===== 対象の文章

どんな人の心にも潜む苦しみや孤独に気づきなさい

バハールの涙(シネスイッチ)→ライ麦畑の反逆児(シャンテ)→ミスターガラス(TOHOシネマズ日比谷)→暁に祈れ(ヒューマントラストシネマ有楽町)とみまして、暁に祈れはタイで覚醒剤かなんかの運び屋(か?尻穴からいろいろ出してた)件中毒者生活を送ってる白人のビリーさんが、ある日突然ガサ入れにあって刑務所にブチ込まれてしまう話。この刑務所が人員超過すぎて寝るときは本当にすし詰め状態だし、ちょっと可愛い(?)と強姦の対象になるし、禁止だつってんのになぜかほぼ全員頭のてっぺんから足首まで刺青入ってるし、しょっちゅうケンカ起きるし(タイ語での激しい言い合いが何度もあるんですけど、字幕がほとんど出ないのでタイ語のわからないビリーさんの状況とほぼ同等の心境を味わえる)、飲み水確保するのも困難だし、生きてくのが難しいほどに地獄なんですが、そんな中でキックボクシングの練習場を見つけたビリーさんがそこに通い出してからわずかに生きる気力を得ていく。ビリーさんはいちおうボクサーらしくて入所する時点で肉体のほうはわりと出来上がってるんですけど、中毒者生活を送ってた(おかまのおねえさんを言いくるめて得たタバコと引き換えに覚醒剤か?ヘロインか何かをしょっちゅう炙って吸っている)ツケであんまし腕っ節はよくなく、練習場にいたコーチ的なヒトからいろいろ教わってだんだん戦えるようになってゆく。最終的には他の刑務所のボクサーとの大きな試合に出ることになる(看守たちも観客としてみている)んですが、なにしろヤク中なことも手伝って体のなかの具合があんましよくないらしく、ボディーを打たれると血を吐いてしまうんですね。おまけにいつも雑魚寝してる部屋のボスみたいな奴から袖の下的なもんを要求されるもんで、試合で得るお金をわたす約束をせざるを得なくなって、勝つ以外に道がなくなってゆく。これチラシとかに「世界的なベストセラー自伝小説を完全映画化!」とかあるんで、実話なんですね。おまけに「役者の大半は現地タイ人の元囚人たちが起用されており」とか書いてあるんで、納得の臨場感が味わえます。あと最後にはご本人がちょっと出るんで、まだ生きてるんだなあとなんとなく安心します。

ミスターガラスは前作アンブレイカブルで大事故を起こして不死身&怪力の超人を見出したサミュエルLジャクソンと、彼に見出された超人のブルースウィリスと、多重人格の人の3名が同時に収監されてる精神病院から彼らがいかにして脱出するかを描いた映画。彼らを診る医師の女性は超人なんかいないんだと頭ごなしに否定しまくるんですけど、策士ジャクソンはある目的をもって脱出に向かう。この女性医師つーのがある団体の一員で、その団体は世の中の秩序を保つことを最優先してるがゆえに超人の存在が邪魔なんですね。超人たちの存在が世間に知られてしまった時に、さらに超人がでてきてしまうことを危惧している。それを踏まえたうえでジャクソンが動くわけです。つーか、本当に超人が邪魔なら暗殺者に殺ってもらったほうが早いのでは。一応銃は通じる体みたいだし。

==========
===== 提供された行

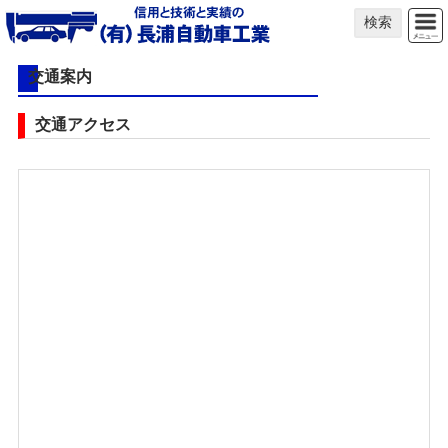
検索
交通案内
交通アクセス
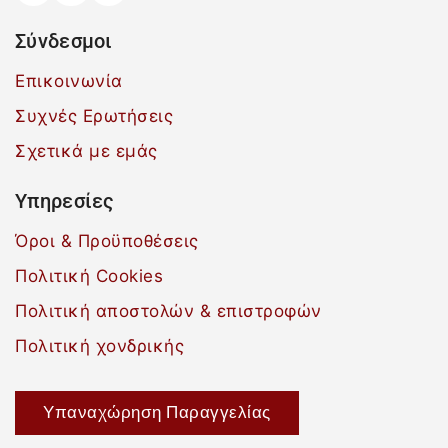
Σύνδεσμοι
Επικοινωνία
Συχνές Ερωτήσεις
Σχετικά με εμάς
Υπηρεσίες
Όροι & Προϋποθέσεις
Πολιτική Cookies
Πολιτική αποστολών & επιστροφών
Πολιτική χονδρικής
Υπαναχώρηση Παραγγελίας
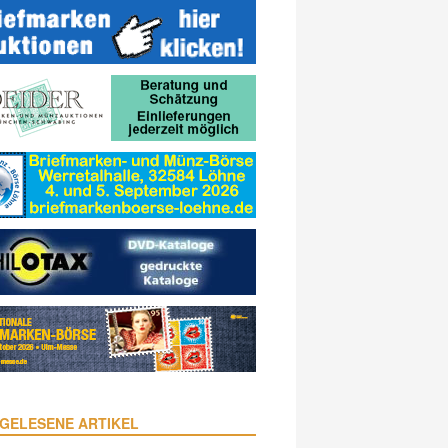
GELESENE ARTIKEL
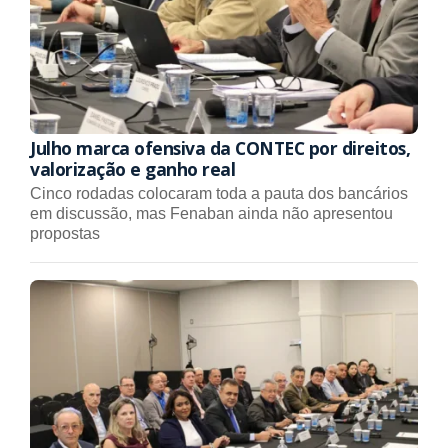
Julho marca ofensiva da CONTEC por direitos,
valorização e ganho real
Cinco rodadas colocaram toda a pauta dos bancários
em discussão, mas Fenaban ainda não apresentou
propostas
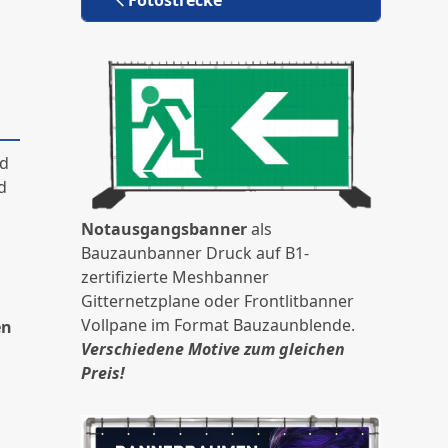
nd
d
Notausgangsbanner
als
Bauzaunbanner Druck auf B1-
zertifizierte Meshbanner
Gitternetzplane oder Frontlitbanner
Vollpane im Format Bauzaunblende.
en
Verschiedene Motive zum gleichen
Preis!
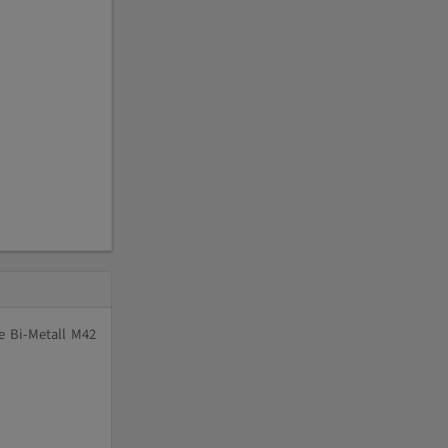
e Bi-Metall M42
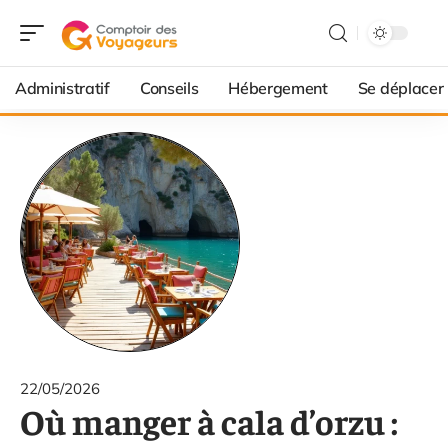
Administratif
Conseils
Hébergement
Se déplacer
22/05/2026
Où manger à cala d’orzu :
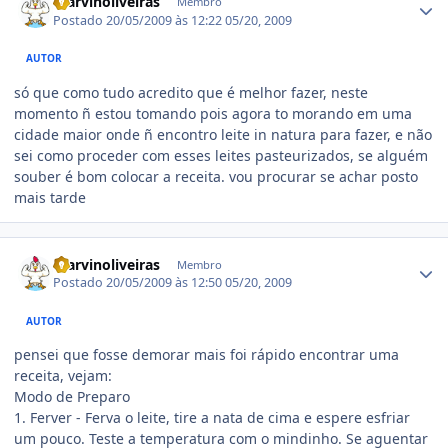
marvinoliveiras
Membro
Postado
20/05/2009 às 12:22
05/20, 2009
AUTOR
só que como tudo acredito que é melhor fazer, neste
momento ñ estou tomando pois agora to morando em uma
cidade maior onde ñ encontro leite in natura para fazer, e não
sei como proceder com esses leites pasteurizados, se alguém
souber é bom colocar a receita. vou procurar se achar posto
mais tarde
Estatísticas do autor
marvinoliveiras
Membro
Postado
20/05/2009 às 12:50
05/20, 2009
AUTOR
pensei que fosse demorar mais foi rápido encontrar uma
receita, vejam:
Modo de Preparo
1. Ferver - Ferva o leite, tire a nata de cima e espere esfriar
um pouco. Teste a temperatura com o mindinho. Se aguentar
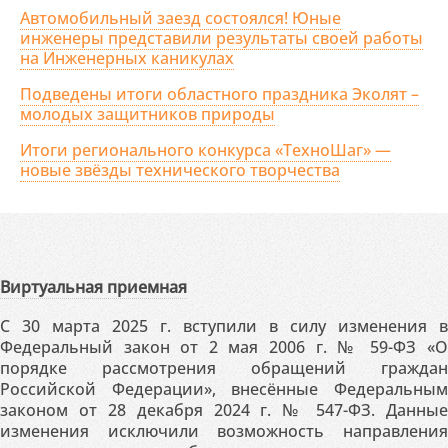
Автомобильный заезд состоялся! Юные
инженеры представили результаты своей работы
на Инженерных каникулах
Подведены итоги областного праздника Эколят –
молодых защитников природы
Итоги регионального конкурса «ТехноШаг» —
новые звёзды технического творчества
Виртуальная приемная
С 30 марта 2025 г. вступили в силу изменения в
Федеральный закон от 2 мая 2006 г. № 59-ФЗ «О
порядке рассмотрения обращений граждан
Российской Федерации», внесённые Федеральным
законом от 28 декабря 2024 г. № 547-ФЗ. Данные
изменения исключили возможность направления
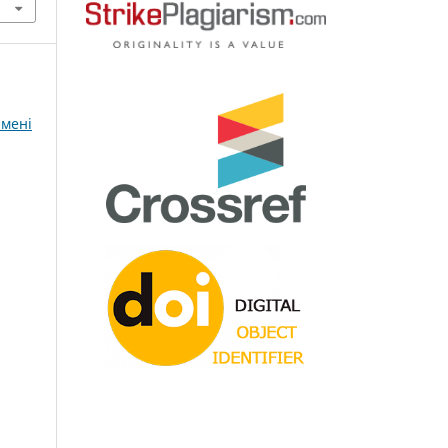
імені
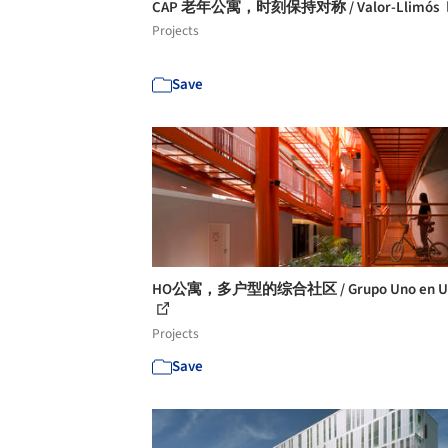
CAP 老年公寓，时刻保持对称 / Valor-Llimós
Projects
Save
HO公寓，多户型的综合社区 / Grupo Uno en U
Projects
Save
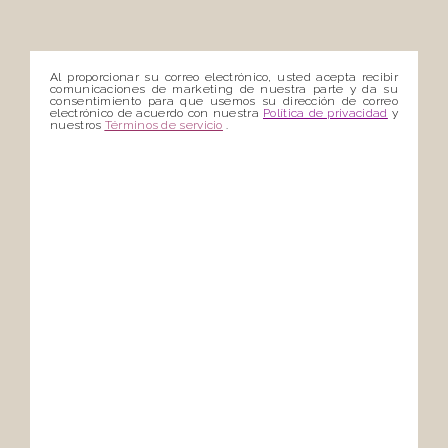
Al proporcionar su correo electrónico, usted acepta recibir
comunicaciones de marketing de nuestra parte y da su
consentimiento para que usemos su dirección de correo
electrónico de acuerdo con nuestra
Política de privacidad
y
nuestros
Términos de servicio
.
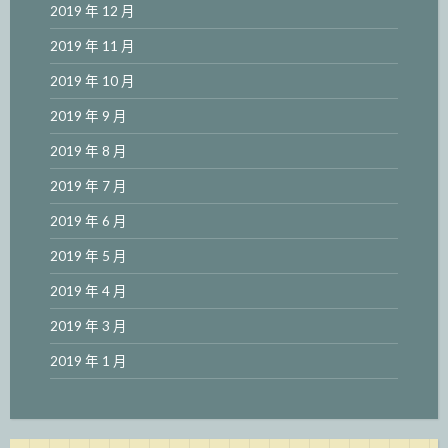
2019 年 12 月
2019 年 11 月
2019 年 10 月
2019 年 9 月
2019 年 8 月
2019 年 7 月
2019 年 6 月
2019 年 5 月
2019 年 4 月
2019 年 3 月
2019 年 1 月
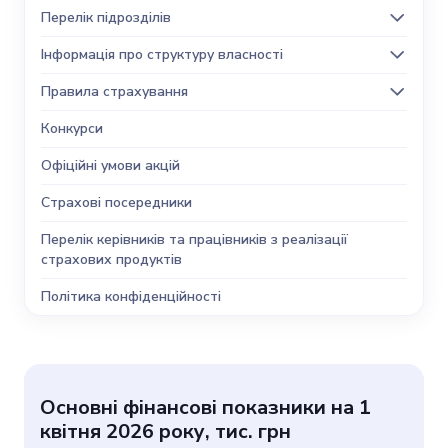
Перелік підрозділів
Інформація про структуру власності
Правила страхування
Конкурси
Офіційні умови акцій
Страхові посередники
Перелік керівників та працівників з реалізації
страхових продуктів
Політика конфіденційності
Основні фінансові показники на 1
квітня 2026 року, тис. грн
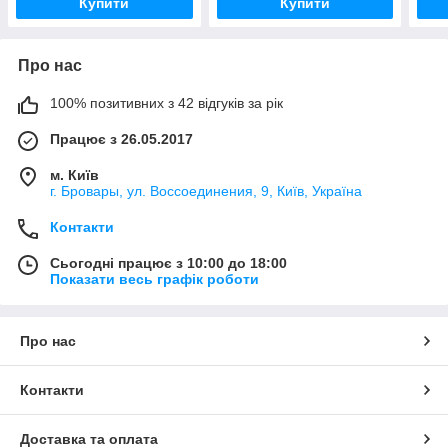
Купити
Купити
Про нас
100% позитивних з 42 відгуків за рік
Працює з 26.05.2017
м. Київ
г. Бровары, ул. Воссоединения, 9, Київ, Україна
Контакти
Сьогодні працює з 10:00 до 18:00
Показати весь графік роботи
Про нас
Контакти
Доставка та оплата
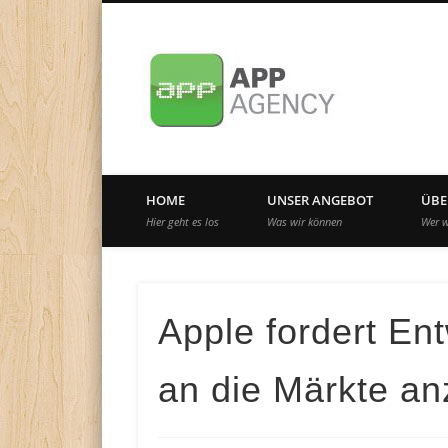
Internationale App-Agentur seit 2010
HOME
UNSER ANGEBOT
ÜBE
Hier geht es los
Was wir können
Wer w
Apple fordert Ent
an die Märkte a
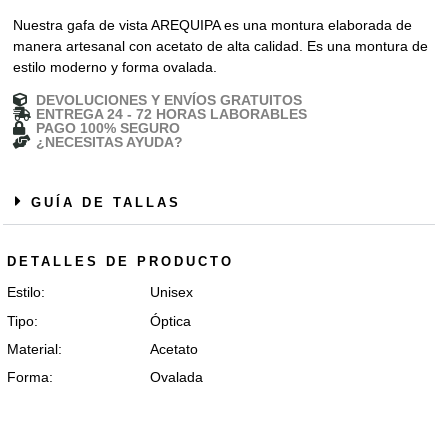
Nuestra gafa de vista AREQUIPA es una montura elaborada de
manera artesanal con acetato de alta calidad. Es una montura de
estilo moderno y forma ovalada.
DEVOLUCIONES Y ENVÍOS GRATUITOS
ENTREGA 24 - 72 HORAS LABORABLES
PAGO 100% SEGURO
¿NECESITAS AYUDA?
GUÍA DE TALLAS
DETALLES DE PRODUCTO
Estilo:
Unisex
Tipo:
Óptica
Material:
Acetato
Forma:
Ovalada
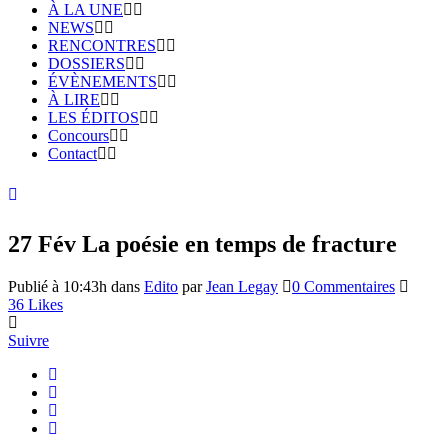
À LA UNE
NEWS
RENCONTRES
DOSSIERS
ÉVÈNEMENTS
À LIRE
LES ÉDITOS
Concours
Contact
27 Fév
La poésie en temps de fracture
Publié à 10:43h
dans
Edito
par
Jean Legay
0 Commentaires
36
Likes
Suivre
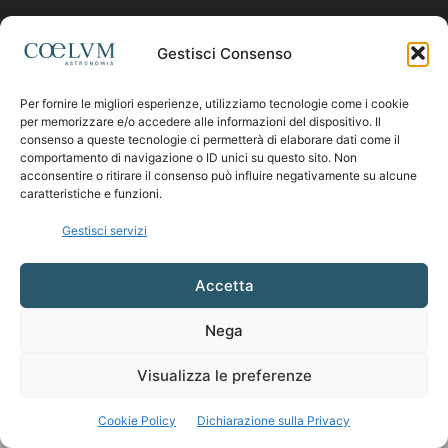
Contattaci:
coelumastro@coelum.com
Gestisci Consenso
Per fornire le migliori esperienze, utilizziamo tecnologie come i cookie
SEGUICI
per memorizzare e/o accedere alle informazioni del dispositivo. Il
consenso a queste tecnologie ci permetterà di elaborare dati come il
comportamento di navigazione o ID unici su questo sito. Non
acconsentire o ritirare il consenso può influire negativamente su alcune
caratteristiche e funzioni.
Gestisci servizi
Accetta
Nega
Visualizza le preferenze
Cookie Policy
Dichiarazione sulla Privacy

==========

• [課題]:
映画の感想文を、最後の文の後から続けて書け。 これらの行は別の出典から取ったものだ。

• [解答欄]:
ライ麦畑の反逆児は作家のサリンジャーさんが代表作を書き上げてから田舎にこもるまでを描いた話。なんか女好きで自分から手を出すわりに一緒に暮らし出すとうまくいかなくなる繰り返しなんですな。ひとりでいたいのか伴侶がほしいのか、どっちなのかよくわからん人だ。パンフに書いてあったんですけど、ジョンレノンを殺した人が読んでたとか、レーガンさん殺害未遂の人が所持してたとか、なんかこう鬱屈を抱えた人がよりどころにしてしまう魅力を持った作品なんですかね。映画では熱烈なファンらしき人を発見すると怯えて逃げてましたけど。よんでくれてありがとうくらいのこと言ってあげてもよかったんでは。そういうの言うとストーカー的な行動がエスカレートすんのかな。それと徴兵で激戦地に行ってからPTSD的な症状に悩まされて文を書けなくなった際、インド?方面の瞑想術で心を落ち着けてましたけど、その師がサリンジャーさんに「嫌なモノは取り除くのです」連発してて、それってただ逃げるだけになるんじゃないのかなあ。あとはじめてサリンジャーさんの小説が有名な雑誌に掲載される段で、出版社側が「これハッピーエンドにしないと殺す」的な注文つけてたとこがひどいなあと思った。それまでにない内容だと売れるかどうかわからんから従来どうりの型にはめようとすんのな。ライ麦畑が売れてからはもう自由だったみたいだけど。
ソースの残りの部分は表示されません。